[EXERCISE REQUIREMENTS]
Transcribe each record exactly. Include every one.

Stored data entries:
*****

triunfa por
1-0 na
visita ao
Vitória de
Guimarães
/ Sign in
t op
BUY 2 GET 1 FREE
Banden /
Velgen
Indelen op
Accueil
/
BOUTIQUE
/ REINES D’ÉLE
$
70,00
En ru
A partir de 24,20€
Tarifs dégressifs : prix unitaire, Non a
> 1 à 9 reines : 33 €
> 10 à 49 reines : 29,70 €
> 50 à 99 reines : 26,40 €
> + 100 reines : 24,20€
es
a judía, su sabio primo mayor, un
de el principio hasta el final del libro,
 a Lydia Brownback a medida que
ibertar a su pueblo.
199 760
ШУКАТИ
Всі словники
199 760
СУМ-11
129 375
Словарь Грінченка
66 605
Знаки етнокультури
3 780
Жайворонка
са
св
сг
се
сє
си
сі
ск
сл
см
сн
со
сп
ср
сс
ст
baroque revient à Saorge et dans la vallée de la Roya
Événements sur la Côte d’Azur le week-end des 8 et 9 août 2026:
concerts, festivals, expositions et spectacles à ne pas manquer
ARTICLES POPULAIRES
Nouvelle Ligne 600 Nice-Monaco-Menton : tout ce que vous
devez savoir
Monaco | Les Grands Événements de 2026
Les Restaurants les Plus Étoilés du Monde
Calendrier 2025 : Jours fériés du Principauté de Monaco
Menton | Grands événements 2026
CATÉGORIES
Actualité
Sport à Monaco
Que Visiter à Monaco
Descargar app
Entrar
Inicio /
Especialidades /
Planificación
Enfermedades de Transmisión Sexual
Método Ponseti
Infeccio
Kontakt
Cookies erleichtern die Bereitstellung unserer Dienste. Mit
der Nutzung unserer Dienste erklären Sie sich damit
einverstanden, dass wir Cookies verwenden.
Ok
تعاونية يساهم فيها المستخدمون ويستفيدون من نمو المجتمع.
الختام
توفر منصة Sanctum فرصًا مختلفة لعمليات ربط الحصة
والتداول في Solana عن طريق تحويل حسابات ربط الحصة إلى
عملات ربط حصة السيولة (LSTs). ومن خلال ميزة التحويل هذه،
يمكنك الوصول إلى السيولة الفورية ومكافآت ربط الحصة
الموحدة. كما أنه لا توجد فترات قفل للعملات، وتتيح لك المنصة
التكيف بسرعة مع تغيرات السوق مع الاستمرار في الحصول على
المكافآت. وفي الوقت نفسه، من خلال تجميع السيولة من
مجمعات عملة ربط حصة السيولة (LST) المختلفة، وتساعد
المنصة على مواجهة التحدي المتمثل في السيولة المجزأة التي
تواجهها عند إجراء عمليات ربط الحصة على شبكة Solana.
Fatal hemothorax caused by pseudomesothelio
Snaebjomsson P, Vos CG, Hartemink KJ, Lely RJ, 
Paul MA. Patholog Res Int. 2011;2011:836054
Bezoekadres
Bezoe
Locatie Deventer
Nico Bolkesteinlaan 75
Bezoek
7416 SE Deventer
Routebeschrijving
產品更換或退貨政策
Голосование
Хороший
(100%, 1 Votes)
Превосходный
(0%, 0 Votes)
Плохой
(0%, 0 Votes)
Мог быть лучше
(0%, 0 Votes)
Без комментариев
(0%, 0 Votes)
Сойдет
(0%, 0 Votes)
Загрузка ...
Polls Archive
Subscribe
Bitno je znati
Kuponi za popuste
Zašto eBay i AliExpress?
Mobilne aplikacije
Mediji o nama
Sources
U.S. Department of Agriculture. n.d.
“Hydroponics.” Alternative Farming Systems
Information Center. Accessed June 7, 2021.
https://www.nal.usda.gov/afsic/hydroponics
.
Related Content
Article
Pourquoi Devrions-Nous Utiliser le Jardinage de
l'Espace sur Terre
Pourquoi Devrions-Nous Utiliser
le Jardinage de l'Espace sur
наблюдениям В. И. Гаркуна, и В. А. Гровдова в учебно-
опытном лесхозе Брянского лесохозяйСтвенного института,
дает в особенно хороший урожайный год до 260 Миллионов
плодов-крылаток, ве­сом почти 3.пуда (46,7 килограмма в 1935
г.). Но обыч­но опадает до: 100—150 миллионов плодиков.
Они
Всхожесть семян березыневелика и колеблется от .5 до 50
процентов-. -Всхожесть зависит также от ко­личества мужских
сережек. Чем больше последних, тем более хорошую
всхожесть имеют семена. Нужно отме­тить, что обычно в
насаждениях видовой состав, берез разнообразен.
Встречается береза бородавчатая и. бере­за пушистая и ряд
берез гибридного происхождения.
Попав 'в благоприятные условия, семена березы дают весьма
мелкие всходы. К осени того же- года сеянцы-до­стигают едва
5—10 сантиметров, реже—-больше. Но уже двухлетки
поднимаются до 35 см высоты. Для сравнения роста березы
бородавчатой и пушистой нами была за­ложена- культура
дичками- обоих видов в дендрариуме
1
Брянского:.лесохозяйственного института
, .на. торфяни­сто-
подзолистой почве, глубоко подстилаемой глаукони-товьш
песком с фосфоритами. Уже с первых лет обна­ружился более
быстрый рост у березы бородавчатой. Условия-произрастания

*****

[ANSWER SECTION]
triunfa por
1-0 na
visita ao
Vitória de
Guimarães
/ Sign in
t op
BUY 2 GET 1 FREE
Banden /
Velgen
Indelen op
Accueil
/
BOUTIQUE
/ REINES D’ÉLE
$
70,00
En ru
A partir de 24,20€
Tarifs dégressifs : prix unitaire, Non a
> 1 à 9 reines : 33 €
> 10 à 49 reines : 29,70 €
> 50 à 99 reines : 26,40 €
> + 100 reines : 24,20€
es
a judía, su sabio primo mayor, un
de el principio hasta el final del libro,
 a Lydia Brownback a medida que
ibertar a su pueblo.
199 760
ШУКАТИ
Всі словники
199 760
СУМ-11
129 375
Словарь Грінченка
66 605
Знаки етнокультури
3 780
Жайворонка
са
св
сг
се
сє
си
сі
ск
сл
см
сн
со
сп
ср
сс
ст
baroque revient à Saorge et dans la vallée de la Roya
Événements sur la Côte d’Azur le week-end des 8 et 9 août 2026:
concerts, festivals, expositions et spectacles à ne pas manquer
ARTICLES POPULAIRES
Nouvelle Ligne 600 Nice-Monaco-Menton : tout ce que vous
devez savoir
Monaco | Les Grands Événements de 2026
Les Restaurants les Plus Étoilés du Monde
Calendrier 2025 : Jours fériés du Principauté de Monaco
Menton | Grands événements 2026
CATÉGORIES
Actualité
Sport à Monaco
Que Visiter à Monaco
Descargar app
Entrar
Inicio /
Especialidades /
Planificación
Enfermedades de Transmisión Sexual
Método Ponseti
Infeccio
Kontakt
Cookies erleichtern die Bereitstellung unserer Dienste. Mit
der Nutzung unserer Dienste erklären Sie sich damit
einverstanden, dass wir Cookies verwenden.
Ok
تعاونية يساهم فيها المستخدمون ويستفيدون من نمو المجتمع.
الختام
توفر منصة Sanctum فرصًا مختلفة لعمليات ربط الحصة
والتداول في Solana عن طريق تحويل حسابات ربط الحصة إلى
عملات ربط حصة السيولة (LSTs). ومن خلال ميزة التحويل هذه،
يمكنك الوصول إلى السيولة الفورية ومكافآت ربط الحصة
الموحدة. كما أنه لا توجد فترات قفل للعملات، وتتيح لك المنصة
التكيف بسرعة مع تغيرات السوق مع الاستمرار في الحصول على
المكافآت. وفي الوقت نفسه، من خلال تجميع السيولة من
مجمعات عملة ربط حصة السيولة (LST) المختلفة، وتساعد
المنصة على مواجهة التحدي المتمثل في السيولة المجزأة التي
تواجهها عند إجراء عمليات ربط الحصة على شبكة Solana.
Fatal hemothorax caused by pseudomesothelio
Snaebjomsson P, Vos CG, Hartemink KJ, Lely RJ, 
Paul MA. Patholog Res Int. 2011;2011:836054
Bezoekadres
Bezoe
Locatie Deventer
Nico Bolkesteinlaan 75
Bezoek
7416 SE Deventer
Routebeschrijving
產品更換或退貨政策
Голосование
Хороший
(100%, 1 Votes)
Превосходный
(0%, 0 Votes)
Плохой
(0%, 0 Votes)
Мог быть лучше
(0%, 0 Votes)
Без комментариев
(0%, 0 Votes)
Сойдет
(0%, 0 Votes)
Загрузка ...
Polls Archive
Subscribe
Bitno je znati
Kuponi za popuste
Zašto eBay i AliExpress?
Mobilne aplikacije
Mediji o nama
Sources
U.S. Department of Agriculture. n.d.
“Hydroponics.” Alternative Farming Systems
Information Center. Accessed June 7, 2021.
https://www.nal.usda.gov/afsic/hydroponics
.
Related Content
Article
Pourquoi Devrions-Nous Utiliser le Jardinage de
l'Espace sur Terre
Pourquoi Devrions-Nous Utiliser
le Jardinage de l'Espace sur
наблюдениям В. И. Гаркуна, и В. А. Гровдова в учебно-
опытном лесхозе Брянского лесохозяйСтвенного института,
дает в особенно хороший урожайный год до 260 Миллионов
плодов-крылаток, ве­сом почти 3.пуда (46,7 килограмма в 1935
г.). Но обыч­но опадает до: 100—150 миллионов плодиков.
Они
Всхожесть семян березыневелика и колеблется от .5 до 50
процентов-. -Всхожесть зависит также от ко­личества мужских
сережек. Чем больше последних, тем более хорошую
всхожесть имеют семена. Нужно отме­тить, что обычно в
насаждениях видовой состав, берез разнообразен.
Встречается береза бородавчатая и. бере­за пушистая и ряд
берез гибридного происхождения.
Попав 'в благоприятные условия, семена березы дают весьма
мелкие всходы. К осени того же- года сеянцы-до­стигают едва
5—10 сантиметров, реже—-больше. Но уже двухлетки
поднимаются до 35 см высоты. Для сравнения роста березы
бородавчатой и пушистой нами была за­ложена- культура
дичками- обоих видов в дендрариуме
1
Брянского:.лесохозяйственного института
, .на. торфяни­сто-
подзолистой почве, глубоко подстилаемой глаукони-товьш
песком с фосфоритами. Уже с первых лет обна­ружился более
быстрый рост у березы бородавчатой. Условия-произрастания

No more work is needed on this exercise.